The resolution of the readout should accurately reflect the precision (repeatability) of the gage itself. This can be checked by repeatedly measuring a part under controlled conditions. If the reading varies by 1 micron or more between trials, the gage may be incapable of handling micron inspection duties.

When measuring high-accuracy inner diameters, gages typically contact the workpiece with as much as 120 grams of force. At submicron tolerances, this can produce measurable deflection of the jaws that might be unavoidable. Repeatability demands that it remain constant from one trial to the next. A frictionless mechanism, such as a reed spring arrangement, is essential to maintaining constant gaging force within 0.5 gram.

We normally rely on a master to ensure the accuracy of a gage. However, if we are using the gage to measure a master, we have to go one step further and refer to certified gage blocks to master the gage. This is relatively straightforward for outside measurements but more complex for inside measurements. This is especially true when using inner-diameter/outer-diameter comparators, but not so on precision universal-length machines.

On comparative gages, it is necessary to set up a stack of gage blocks to set the reference size. With this method, a single gage block or a stack of blocks is used to set a pair of caliper blocks at a precise distance. The blocks are held together with clamping rods, with the caliper blocks extending over both sides of the gage blocks. The comparative gage is mastered to the distance between the caliper blocks, checking at both ends for parallelism error.

Today, however, universal measuring machines are replacing the older comparative systems. The process of maintaining multiple sets of gage blocks, spending hours stacking and checking blocks—along with all the potential sources of errors—results in too much wasted time.
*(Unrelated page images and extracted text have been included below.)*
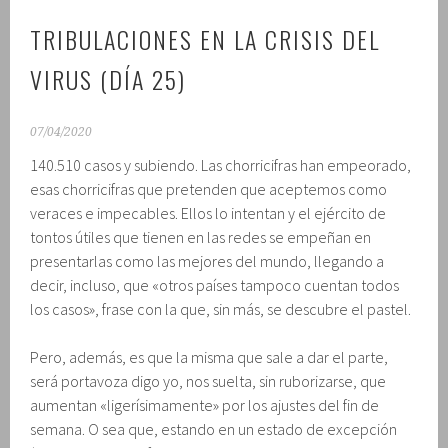
TRIBULACIONES EN LA CRISIS DEL
VIRUS (DÍA 25)
07/04/2020
140.510 casos y subiendo. Las chorricifras han empeorado,
esas chorricifras que pretenden que aceptemos como
veraces e impecables. Ellos lo intentan y el ejército de
tontos útiles que tienen en las redes se empeñan en
presentarlas como las mejores del mundo, llegando a
decir, incluso, que «otros países tampoco cuentan todos
los casos», frase con la que, sin más, se descubre el pastel.
Pero, además, es que la misma que sale a dar el parte,
será portavoza digo yo, nos suelta, sin ruborizarse, que
aumentan «ligerísimamente» por los ajustes del fin de
semana. O sea que, estando en un estado de excepción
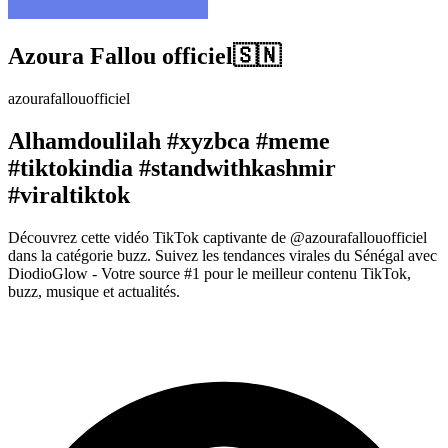
Azoura Fallou officiel🇸🇳
azourafallouofficiel
Alhamdoulilah #xyzbca #meme
#tiktokindia #standwithkashmir
#viraltiktok
Découvrez cette vidéo TikTok captivante de @azourafallouofficiel
dans la catégorie buzz. Suivez les tendances virales du Sénégal avec
DiodioGlow - Votre source #1 pour le meilleur contenu TikTok,
buzz, musique et actualités.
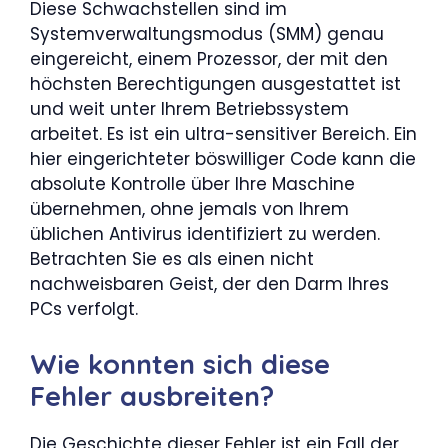
Diese Schwachstellen sind im
Systemverwaltungsmodus (SMM) genau
eingereicht, einem Prozessor, der mit den
höchsten Berechtigungen ausgestattet ist
und weit unter Ihrem Betriebssystem
arbeitet. Es ist ein ultra-sensitiver Bereich. Ein
hier eingerichteter böswilliger Code kann die
absolute Kontrolle über Ihre Maschine
übernehmen, ohne jemals von Ihrem
üblichen Antivirus identifiziert zu werden.
Betrachten Sie es als einen nicht
nachweisbaren Geist, der den Darm Ihres
PCs verfolgt.
Wie konnten sich diese
Fehler ausbreiten?
Die Geschichte dieser Fehler ist ein Fall der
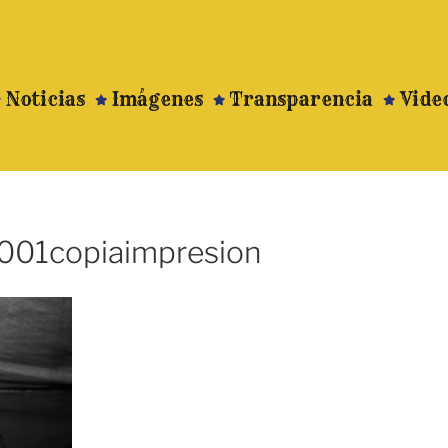
Noticias
Imágenes
Transparencia
Vide
001copiaimpresion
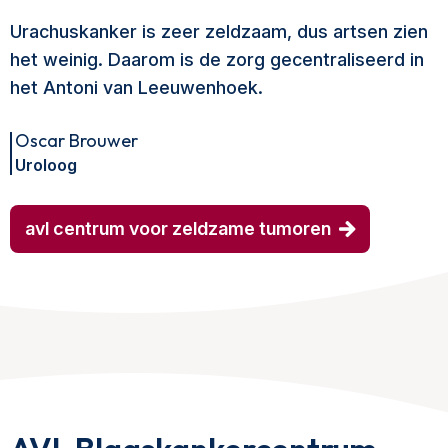
Urachuskanker is zeer zeldzaam, dus artsen zien
het weinig. Daarom is de zorg gecentraliseerd in
het Antoni van Leeuwenhoek.
Oscar Brouwer
Uroloog
avl centrum voor zeldzame tumoren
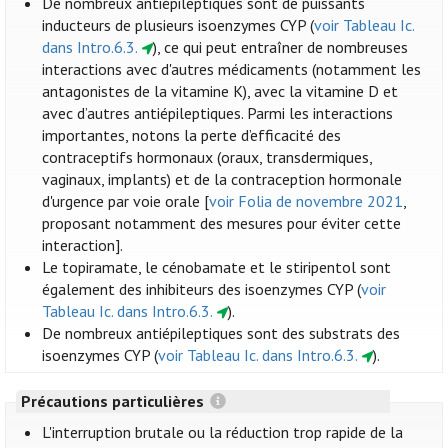
De nombreux antiépileptiques sont de puissants
inducteurs de plusieurs isoenzymes CYP (
voir Tableau Ic.
dans Intro.6.3.
), ce qui peut entraîner de nombreuses
interactions avec d'autres médicaments (notamment les
antagonistes de la vitamine K), avec la vitamine D et
avec d’autres antiépileptiques. Parmi les interactions
importantes, notons la perte d’efficacité des
contraceptifs hormonaux (oraux, transdermiques,
vaginaux, implants) et de la contraception hormonale
d'urgence par voie orale [
voir Folia de novembre 2021
,
proposant notamment des mesures pour éviter cette
interaction].
Le topiramate, le cénobamate et le stiripentol sont
également des inhibiteurs des isoenzymes CYP (
voir
Tableau Ic. dans Intro.6.3.
).
De nombreux antiépileptiques sont des substrats des
isoenzymes CYP (
voir Tableau Ic. dans Intro.6.3.
).
Précautions particulières
L'interruption brutale ou la réduction trop rapide de la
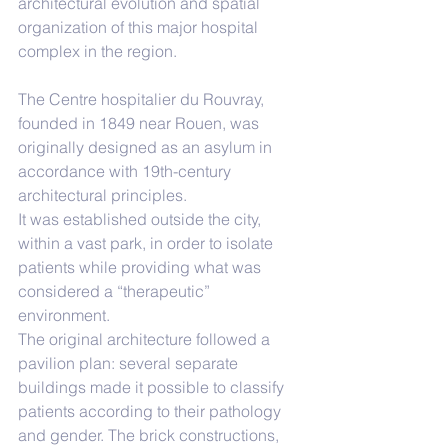
architectural evolution and spatial 
organization of this major hospital 
complex in the region.
The Centre hospitalier du Rouvray, 
founded in 1849 near Rouen, was 
originally designed as an asylum in 
accordance with 19th-century 
architectural principles.
It was established outside the city, 
within a vast park, in order to isolate 
patients while providing what was 
considered a “therapeutic” 
environment.
The original architecture followed a 
pavilion plan: several separate 
buildings made it possible to classify 
patients according to their pathology 
and gender. The brick constructions, 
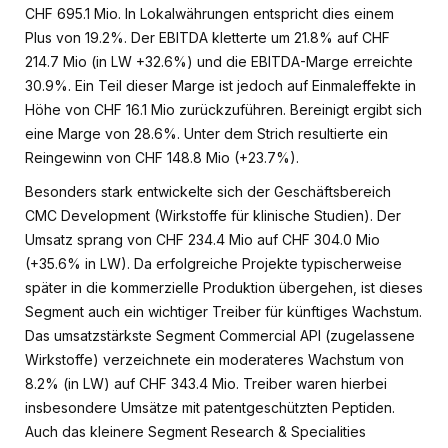
CHF 695.1 Mio. In Lokalwährungen entspricht dies einem
Plus von 19.2%. Der EBITDA kletterte um 21.8% auf CHF
214.7 Mio (in LW +32.6%) und die EBITDA-Marge erreichte
30.9%. Ein Teil dieser Marge ist jedoch auf Einmaleffekte in
Höhe von CHF 16.1 Mio zurückzuführen. Bereinigt ergibt sich
eine Marge von 28.6%. Unter dem Strich resultierte ein
Reingewinn von CHF 148.8 Mio (+23.7%).
Besonders stark entwickelte sich der Geschäftsbereich
CMC Development (Wirkstoffe für klinische Studien). Der
Umsatz sprang von CHF 234.4 Mio auf CHF 304.0 Mio
(+35.6% in LW). Da erfolgreiche Projekte typischerweise
später in die kommerzielle Produktion übergehen, ist dieses
Segment auch ein wichtiger Treiber für künftiges Wachstum.
Das umsatzstärkste Segment Commercial API (zugelassene
Wirkstoffe) verzeichnete ein moderateres Wachstum von
8.2% (in LW) auf CHF 343.4 Mio. Treiber waren hierbei
insbesondere Umsätze mit patentgeschützten Peptiden.
Auch das kleinere Segment Research & Specialities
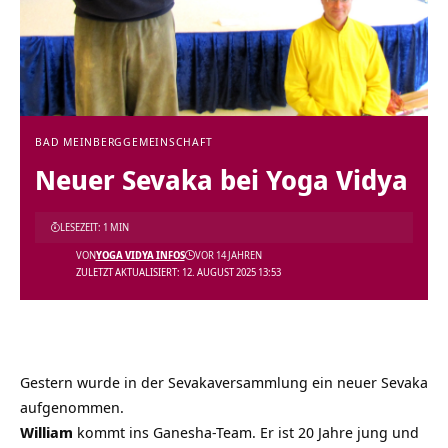
BAD MEINBERG
GEMEINSCHAFT
Neuer Sevaka bei Yoga Vidya
LESEZEIT: 1 MIN
VON
YOGA VIDYA INFOS
VOR 14 JAHREN
ZULETZT AKTUALISIERT: 12. AUGUST 2025 13:53
Gestern wurde in der Sevakaversammlung ein neuer Sevaka
aufgenommen.
William
kommt ins Ganesha-Team. Er ist 20 Jahre jung und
The universal measuring machines offer the needed level of performance for measuring standards, but they do not require a comparative master setup with their long measuring range. Rather, one master ring is used to set a zero location and the system can conduct high-performance measuring on a wide variety of sizes in just one setup.

In this case, it is critical to have a set of certified master rings to set various zero locations within the range of the machine. The setting rings have to be of the best uncertainty to ensure the best possible reference point.

This brings us to the actual point of measuring master rings: It is necessary to account for geometry errors as well as surface finish, scratches, waviness and other submicron imperfections. Measure class XX masters (tolerance = 0.5 micron for sizes between 2.6 and 21 mm) at a depth of 2 mm in from both ends, and in the middle of the ring. This avoids the bellmouth conditions likely to exist near the ends, and detects most barrel-shape, hourglass and tapered conditions.

For Class XXX masters (tolerance = 0.25 micron for sizes between 2.6 and 21 mm) the drill is even more rigorous. Confine all measurements to a 6-mm-tall band in the center of the ring and take a total of six measurements: at the top, middle and bottom of the band, in both north/south and east/west orientations.

The point here is not to find and discard masters that show variation of 0.5 micron or more. When working at the submicron level, a certain degree of uncertainty is inevitable. The objective is to minimize the uncertainty that the master contributes to the overall measurement process. By using the fewest number of masters, one reduces potential sources of errors.